Transformer encoder at the current time step
The current joint pose of the robot
CVAE takes style embedding z, and language embedding T as input. Then, a FiLM-based conditioning method is used to ensure that image tokens can reliably focus on language instructions, so that the MT-ACT strategy does not confuse tasks when there may be multiple tasks in a scene. The encoded tokens will enter the Transformer policy decoder with fixed position embedding, and finally output the next action block (H actions). At execution time, the researcher takes the average of all overlapping operations predicted at the current time step (when H > 1, action blocks overlap), and executes the resulting averaged action.
A small amount of data, catch up with Google RT-1
How does the MT-ACT strategy perform in the real world? The researchers experimentally evaluated the sample efficiency of the proposed framework, as well as the generality of the agent in different scenarios. The figure below compares the MT-ACT strategy with commonly used imitation learning architectures.

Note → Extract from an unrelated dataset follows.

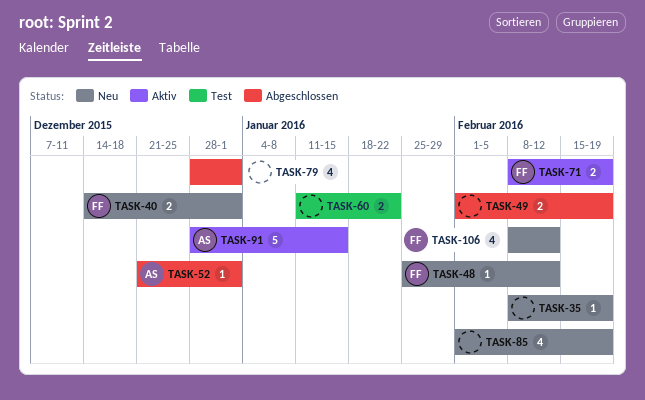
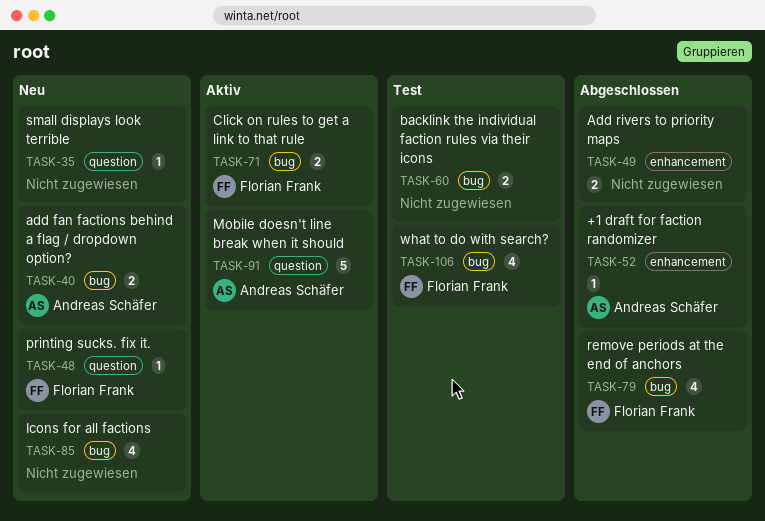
TASK-40, owner: Florian Frank -> Andreas Schäfer
TASK-79, owner: none -> Florian Frank
TASK-106, status: Neu -> Test

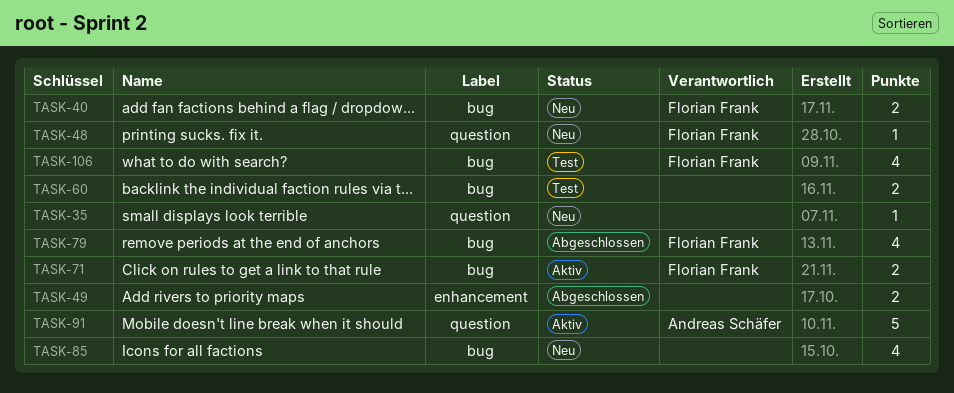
TASK-40, owner: Andreas Schäfer -> Florian Frank
TASK-52: present -> none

The researchers only plotted the results of L1 generalization because this is the standard setting used by most other imitation learning algorithms. As can be seen from the figure, all methods that only simulate the behavior of the next step (rather than sub-trajectories) perform poorly. Among these methods, the researchers found that the method based on action clustering (BeT) performed much worse in the multi-task setting. Furthermore, methods like RT1 that require large amounts of data do not perform well in this setting due to the low-data regime used in the study. In contrast, the MT-ACT strategy uses action inspection to model sub-trajectories, which significantly outperforms all baseline methods. Figure 7 (bottom right) shows the results of all methods across multiple generalization levels (L1, l2 and L3). In addition, the researchers report the generalization results for each activity separately. From Figure 8, we can see that each semantic enhancement method positively affects the performance of each activity.
Finally, the researchers also investigated the architecture using different designs, such as the size of action representation blocks, plasticity, and robustness.